Zach Cregger scored one of 2022’s breakout hits with the bitingly funny, socially attuned horror movie Barbarian, and clearly the film industry has taken notice. According to The Hollywood Reporter, a colossal bidding war over his follow-up project ended with New Line paying a hefty sum for the rights to his follow-up film, Weapons.
THR revealed that major offers for Cregger’s project went out “sight unseen” and before the project was officially available to be reviewed. The deal with New Line reportedly nets Cregger “eight figures to write and direct,” along with a rare amount of significant creative control, ranging from a promised theatrical release to final cut. Though Cregger directed one feature before Barbarian, the 2009 Playboy-centric comedy Miss March, Barbarian established him as one of the most exciting new voices in the horror genre.
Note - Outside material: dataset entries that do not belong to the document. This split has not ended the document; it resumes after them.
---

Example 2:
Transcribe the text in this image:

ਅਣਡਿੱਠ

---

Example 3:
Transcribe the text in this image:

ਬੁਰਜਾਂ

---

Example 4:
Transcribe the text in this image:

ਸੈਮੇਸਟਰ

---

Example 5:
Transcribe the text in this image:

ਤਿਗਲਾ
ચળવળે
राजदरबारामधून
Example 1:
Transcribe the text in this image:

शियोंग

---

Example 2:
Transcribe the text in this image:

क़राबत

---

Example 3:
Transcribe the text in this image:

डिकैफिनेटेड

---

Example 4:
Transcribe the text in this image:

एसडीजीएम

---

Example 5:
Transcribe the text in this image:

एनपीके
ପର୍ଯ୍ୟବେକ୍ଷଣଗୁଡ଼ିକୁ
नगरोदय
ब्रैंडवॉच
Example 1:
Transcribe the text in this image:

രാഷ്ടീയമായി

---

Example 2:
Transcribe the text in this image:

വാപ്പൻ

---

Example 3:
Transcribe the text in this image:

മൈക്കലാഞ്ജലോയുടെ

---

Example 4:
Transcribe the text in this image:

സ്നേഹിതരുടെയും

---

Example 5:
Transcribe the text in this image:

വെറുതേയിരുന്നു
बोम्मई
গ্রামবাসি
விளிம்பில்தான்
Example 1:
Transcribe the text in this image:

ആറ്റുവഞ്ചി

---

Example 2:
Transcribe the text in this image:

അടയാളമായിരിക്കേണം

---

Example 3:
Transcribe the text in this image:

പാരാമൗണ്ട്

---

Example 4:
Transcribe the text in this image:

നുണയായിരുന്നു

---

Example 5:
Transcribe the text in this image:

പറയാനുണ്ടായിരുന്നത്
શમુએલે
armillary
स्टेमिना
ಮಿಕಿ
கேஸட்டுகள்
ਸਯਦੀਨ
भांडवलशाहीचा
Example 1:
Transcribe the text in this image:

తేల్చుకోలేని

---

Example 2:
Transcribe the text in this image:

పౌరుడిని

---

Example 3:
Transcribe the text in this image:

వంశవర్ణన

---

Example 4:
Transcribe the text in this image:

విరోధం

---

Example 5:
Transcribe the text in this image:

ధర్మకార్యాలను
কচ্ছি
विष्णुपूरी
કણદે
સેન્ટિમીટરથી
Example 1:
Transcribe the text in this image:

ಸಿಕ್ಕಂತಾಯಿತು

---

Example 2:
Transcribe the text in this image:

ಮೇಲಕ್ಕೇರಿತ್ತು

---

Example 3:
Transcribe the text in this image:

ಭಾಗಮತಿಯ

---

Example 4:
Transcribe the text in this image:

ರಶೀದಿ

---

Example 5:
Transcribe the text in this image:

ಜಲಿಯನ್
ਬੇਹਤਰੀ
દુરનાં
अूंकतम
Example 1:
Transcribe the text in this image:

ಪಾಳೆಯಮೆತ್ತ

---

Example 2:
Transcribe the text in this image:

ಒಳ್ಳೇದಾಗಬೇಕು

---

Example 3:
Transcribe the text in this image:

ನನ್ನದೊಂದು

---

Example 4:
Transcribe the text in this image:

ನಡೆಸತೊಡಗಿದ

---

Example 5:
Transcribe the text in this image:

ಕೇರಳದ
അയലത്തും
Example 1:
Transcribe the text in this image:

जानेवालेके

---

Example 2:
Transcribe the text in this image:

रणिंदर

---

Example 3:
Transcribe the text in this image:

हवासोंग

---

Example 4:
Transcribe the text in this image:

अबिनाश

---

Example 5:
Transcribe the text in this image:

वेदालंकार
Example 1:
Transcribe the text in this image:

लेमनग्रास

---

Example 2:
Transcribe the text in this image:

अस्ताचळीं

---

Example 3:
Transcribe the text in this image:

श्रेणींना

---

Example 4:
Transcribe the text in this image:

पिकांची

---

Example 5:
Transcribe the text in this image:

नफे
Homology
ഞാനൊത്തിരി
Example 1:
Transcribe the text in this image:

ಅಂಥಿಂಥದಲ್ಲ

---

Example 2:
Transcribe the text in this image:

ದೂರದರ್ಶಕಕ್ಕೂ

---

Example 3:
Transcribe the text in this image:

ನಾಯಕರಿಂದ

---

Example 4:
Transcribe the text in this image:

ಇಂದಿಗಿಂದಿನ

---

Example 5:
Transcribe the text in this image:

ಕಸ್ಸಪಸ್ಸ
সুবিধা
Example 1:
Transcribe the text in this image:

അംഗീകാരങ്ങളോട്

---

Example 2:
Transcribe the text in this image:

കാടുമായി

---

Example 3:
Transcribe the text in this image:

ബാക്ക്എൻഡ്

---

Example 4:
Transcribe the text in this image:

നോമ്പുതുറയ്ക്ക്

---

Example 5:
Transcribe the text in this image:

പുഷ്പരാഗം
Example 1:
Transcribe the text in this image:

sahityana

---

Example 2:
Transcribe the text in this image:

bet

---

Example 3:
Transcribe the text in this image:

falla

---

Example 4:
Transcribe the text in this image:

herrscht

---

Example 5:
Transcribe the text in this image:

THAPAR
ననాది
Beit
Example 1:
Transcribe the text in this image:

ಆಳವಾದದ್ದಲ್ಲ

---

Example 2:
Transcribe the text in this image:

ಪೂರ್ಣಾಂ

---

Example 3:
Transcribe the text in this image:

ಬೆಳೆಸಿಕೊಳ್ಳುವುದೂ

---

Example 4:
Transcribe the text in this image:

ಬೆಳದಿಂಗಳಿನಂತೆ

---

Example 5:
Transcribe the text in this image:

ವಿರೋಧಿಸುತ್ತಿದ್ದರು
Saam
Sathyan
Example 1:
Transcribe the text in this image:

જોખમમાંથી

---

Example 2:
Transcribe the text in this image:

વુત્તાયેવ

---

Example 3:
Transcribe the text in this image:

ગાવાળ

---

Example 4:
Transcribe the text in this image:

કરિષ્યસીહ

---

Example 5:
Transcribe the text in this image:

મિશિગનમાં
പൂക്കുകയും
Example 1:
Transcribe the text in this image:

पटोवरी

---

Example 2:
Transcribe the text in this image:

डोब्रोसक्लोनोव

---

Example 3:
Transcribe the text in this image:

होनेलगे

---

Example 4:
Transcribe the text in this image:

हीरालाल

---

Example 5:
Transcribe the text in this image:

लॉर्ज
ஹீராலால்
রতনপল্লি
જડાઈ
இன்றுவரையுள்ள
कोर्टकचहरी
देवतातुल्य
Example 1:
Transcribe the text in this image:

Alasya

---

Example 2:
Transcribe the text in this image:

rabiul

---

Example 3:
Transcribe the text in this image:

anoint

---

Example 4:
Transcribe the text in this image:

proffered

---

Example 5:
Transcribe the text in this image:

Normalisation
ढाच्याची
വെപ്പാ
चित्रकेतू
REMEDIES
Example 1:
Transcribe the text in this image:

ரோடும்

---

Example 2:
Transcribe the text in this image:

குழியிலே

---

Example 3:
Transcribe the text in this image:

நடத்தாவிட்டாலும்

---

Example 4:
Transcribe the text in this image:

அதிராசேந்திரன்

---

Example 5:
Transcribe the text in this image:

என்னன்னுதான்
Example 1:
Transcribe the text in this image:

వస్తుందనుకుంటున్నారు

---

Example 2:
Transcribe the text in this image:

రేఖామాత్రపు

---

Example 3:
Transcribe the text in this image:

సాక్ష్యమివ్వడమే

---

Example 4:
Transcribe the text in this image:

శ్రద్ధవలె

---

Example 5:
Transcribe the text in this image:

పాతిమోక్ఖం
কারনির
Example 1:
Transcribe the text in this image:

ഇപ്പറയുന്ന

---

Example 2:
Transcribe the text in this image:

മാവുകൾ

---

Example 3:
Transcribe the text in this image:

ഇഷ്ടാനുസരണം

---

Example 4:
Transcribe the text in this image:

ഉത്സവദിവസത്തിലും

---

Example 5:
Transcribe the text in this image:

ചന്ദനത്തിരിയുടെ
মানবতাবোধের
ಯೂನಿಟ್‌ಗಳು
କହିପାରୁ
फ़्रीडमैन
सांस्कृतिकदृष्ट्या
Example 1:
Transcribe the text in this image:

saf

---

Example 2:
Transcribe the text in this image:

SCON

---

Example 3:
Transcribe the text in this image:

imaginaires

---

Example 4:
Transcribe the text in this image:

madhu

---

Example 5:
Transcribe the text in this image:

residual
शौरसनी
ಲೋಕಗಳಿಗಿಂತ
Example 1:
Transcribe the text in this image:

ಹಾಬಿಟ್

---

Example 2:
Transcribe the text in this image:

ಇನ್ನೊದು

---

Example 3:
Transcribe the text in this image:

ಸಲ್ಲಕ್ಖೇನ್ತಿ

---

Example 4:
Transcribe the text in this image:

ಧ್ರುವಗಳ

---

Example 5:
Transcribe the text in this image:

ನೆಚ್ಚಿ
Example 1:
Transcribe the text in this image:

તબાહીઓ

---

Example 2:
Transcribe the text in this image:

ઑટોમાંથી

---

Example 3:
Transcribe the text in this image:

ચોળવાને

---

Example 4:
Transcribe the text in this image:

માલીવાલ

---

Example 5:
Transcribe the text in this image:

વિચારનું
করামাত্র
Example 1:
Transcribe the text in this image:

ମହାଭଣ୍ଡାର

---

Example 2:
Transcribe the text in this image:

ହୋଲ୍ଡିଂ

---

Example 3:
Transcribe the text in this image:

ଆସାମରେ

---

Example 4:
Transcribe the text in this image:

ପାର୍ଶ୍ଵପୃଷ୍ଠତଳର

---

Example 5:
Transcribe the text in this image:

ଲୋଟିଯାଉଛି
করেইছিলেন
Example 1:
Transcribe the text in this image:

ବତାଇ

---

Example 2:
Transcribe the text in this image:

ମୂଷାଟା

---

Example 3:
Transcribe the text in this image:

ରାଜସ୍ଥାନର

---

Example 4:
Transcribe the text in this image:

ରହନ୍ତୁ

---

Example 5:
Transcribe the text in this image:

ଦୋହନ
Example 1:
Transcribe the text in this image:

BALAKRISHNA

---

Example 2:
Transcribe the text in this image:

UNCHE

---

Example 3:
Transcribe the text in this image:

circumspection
If Weapons is a success, Warners and New Line hope to make Cregger a major part of their horror output, perhaps similar to Jordan Peele or Jason Blum’s continued relationship with Universal Pictures. (Universal was in the final running with New Line before the latter got its deal done the afternoon of January 24.) The theatrical guarantee speaks to the continued success of horror movies at the box office, even while the film climate still reckons with the impact of streaming. Over the last year, movies like Nope, Smile, and M3gan have rode clever marketing, positive reviews, and word-of-mouth buzz to massively successful theatrical runs.
Details about Weapons are scant, though THR wrote that it has been “described as an interrelated, multistory horror epic that tonally is in the vein of [Paul Thomas Anderson’s] Magnolia.”
In a December 2022 interview with GQ, Cregger spoke about his writing process, saying, “When I write, I feel like it’s not up to me what happens, almost…Stephen King has that really amazing quote about how you’re a paleontologist unearthing a dinosaur skeleton one bone at a time and you don’t know the shape of the dinosaur. That’s what I do.” (He also revealed in unused segments of the interview that he wrote a large portion of Weapons during a lengthy East Coast stay at his manager’s home.)
Barbarian, which starred Georgina Campbell, Justin Long, and Bill Skarsgård, was inspired in part by Cregger’s experience as the child of an alcoholic, as well as his experience reading the Gavin de Becker book The Gift of Fear, which explores the importance of innate gut instincts in human survival.